Foto Ilvy Njiokiktjien - Uitvaart Mandela

© Ilvy Nijokiktjien

Les funérailles de Mandela

Ilvy: ‘Entre 2007 et 2019, j'ai travaillé en Afrique du Sud sur un projet concernant les jeunes qui ont grandi avec Mandela à la tête du pays. Lorsque Mandela est mort, j'ai voulu capturer autant que possible les événements entourant les funérailles, en particulier le chaos sans précédent qui régnait à l'époque dans la capitale sud-africaine, Pretoria. Pendant trois jours, Mandela a été présenté dans le bâtiment gouvernemental pendant la journée, où les gens pouvaient lui dire au revoir. Chaque matin, son corps était conduit de la morgue aux Bâtiments de l'Union et chaque soir, il en revenait. Énormément de gens voulaient faire leurs adieux, il y avait par conséquent des files d'attente de plusieurs heures, parfois des jours, et beaucoup de gens n'ont en fin de compte pas pu faire leurs adieux. La procession quotidienne vers et depuis le bâtiment du syndicat est devenue, pour beaucoup, la manière de dire adieu.’
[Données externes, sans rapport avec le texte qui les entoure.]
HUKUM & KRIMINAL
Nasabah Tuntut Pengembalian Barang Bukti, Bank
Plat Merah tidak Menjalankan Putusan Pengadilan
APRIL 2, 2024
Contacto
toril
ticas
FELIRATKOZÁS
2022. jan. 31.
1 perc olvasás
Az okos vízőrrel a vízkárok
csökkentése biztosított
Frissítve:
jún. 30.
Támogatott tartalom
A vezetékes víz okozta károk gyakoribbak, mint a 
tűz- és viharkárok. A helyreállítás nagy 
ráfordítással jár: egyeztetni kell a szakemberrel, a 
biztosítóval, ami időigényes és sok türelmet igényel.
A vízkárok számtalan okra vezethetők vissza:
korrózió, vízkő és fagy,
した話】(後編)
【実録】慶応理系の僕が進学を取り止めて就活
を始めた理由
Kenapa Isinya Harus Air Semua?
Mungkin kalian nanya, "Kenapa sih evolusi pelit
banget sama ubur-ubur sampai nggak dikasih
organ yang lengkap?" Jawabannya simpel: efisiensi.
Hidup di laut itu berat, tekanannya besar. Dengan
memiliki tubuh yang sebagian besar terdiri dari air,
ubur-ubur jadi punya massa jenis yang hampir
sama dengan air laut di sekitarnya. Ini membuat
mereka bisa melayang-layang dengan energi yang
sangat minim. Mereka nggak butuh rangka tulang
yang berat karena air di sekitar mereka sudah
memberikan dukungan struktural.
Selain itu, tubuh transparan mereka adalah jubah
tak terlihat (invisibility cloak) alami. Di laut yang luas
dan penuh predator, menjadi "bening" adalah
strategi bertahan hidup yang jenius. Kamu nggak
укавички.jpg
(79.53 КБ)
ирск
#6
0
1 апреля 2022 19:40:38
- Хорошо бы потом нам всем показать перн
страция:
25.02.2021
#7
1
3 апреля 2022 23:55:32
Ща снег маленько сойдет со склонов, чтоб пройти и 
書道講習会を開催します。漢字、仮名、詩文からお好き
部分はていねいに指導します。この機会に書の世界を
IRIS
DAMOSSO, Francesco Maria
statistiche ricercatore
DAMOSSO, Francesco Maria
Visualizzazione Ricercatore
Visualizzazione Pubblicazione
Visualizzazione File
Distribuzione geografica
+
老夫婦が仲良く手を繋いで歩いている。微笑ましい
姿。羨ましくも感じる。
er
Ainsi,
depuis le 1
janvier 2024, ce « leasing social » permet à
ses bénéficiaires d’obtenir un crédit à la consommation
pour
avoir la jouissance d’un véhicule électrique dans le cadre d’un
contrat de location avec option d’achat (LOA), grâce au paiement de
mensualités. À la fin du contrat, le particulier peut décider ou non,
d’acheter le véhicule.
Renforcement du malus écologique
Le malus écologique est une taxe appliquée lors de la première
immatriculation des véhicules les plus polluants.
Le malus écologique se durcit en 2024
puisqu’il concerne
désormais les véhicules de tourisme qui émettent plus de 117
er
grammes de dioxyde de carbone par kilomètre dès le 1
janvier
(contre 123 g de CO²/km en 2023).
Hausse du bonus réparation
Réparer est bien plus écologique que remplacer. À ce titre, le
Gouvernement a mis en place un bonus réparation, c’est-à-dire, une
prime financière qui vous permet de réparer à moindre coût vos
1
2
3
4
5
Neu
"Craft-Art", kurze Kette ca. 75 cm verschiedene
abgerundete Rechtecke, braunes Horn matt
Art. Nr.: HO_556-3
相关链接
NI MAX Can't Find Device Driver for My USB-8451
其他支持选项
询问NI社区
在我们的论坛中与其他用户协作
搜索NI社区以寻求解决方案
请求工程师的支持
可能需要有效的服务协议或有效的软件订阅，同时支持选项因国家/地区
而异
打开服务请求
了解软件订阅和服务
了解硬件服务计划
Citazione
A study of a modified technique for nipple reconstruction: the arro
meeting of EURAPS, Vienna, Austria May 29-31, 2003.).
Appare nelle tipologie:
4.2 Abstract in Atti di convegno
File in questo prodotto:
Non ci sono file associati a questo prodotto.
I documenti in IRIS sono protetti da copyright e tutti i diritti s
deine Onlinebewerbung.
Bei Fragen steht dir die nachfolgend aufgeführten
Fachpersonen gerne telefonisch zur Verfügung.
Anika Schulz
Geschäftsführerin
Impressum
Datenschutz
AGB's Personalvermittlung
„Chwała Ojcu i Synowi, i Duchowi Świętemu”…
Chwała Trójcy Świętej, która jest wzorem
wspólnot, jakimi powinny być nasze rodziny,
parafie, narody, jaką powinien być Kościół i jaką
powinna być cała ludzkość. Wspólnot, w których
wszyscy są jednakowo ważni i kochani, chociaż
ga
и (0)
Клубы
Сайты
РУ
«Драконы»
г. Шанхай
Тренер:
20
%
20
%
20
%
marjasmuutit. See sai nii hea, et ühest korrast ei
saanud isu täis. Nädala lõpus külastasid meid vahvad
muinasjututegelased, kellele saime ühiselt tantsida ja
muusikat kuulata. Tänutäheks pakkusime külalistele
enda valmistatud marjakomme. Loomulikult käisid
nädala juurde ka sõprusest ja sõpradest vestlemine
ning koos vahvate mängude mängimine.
Une question de chance et de dévouement

Ilvy: ‘La première fois que le corbillard est passé, j'ai vu l'image que je voulais capturer : l'agitation et le chaos des gens à travers la fenêtre latérale du corbillard, avec le cercueil de Mandela au premier plan. Pendant deux jours, j'ai attendu sur le côté avec une seule chance de prendre la bonne photo. Les nombreux imprévus ont rendu la situation difficile, si bien que je n'avais pas encore capturé la bonne photo après deux jours et que tout dépendait du dernier jour. Après quatre heures d'attente sous la pluie, il semblait que le cortège ne passerait pas. Tout le monde a abandonné, y compris moi. Au moment où j'atteignais ma voiture, j'ai entendu au-dessus de ma tête l'hélicoptère qui avait accompagné la procession les jours précédents... finalement ! En sprintant, je suis arrivée juste à temps pour allumer mon appareil photo et prendre des photos. Je n'ai pas eu le temps de m'occuper des réglages, j'ai simplement pris des photos avec les réglages précédents. Finalement, j'ai eu beaucoup de chance, la photo finale montre exactement ce que je voulais, la pluie sur la fenêtre, et la forte émotion des passants, la voiture et le cercueil, le drapeau et un arbre sud-africain dans le reflet.’

Foto Ilvy Nijokiktjien - Oekraïne

© Ilvy Nijokiktjien

Ukraine

Ilvy: ‘Cet adieu de deux jeunes amoureux a lieu à la gare de Lviv, la plus grande ville de l'ouest de l'Ukraine. Le soldat du train s'entraîne à devenir un soldat professionnel depuis l'âge de 15 ans. Et maintenant, six ans plus tard, il peut enfin partir en mission sur le front à Kramatorsk pour se battre pour son pays. C'est pour cela qu'il s'est entraîné, il a hâte d'y être. Sa petite amie (20 ans), à droite, trouve cela horrifiant et l'idée qu'il puisse ne pas revenir vivant lui est logiquement insupportable. J'ai entamé une conversation avec le couple qui m'a permis de mieux comprendre l'histoire derrière leur adieu. Cela m'a donné l'occasion de me rapprocher d'elle et de capturer ses émotions de manière intime. En raison de l'incertitude quant à l'heure de départ des trains, ils ont dû se dire au revoir trois fois avant qu'il ne parte réellement. Aussi difficile que cela ait été, cela m'a donné deux chances supplémentaires de capturer la bonne image pour raconter leur histoire. L'ensemble des adieux a duré près de quatre heures, ce que les gens ne réalisent pas toujours : prendre des photos demande beaucoup d'attente et de patience.’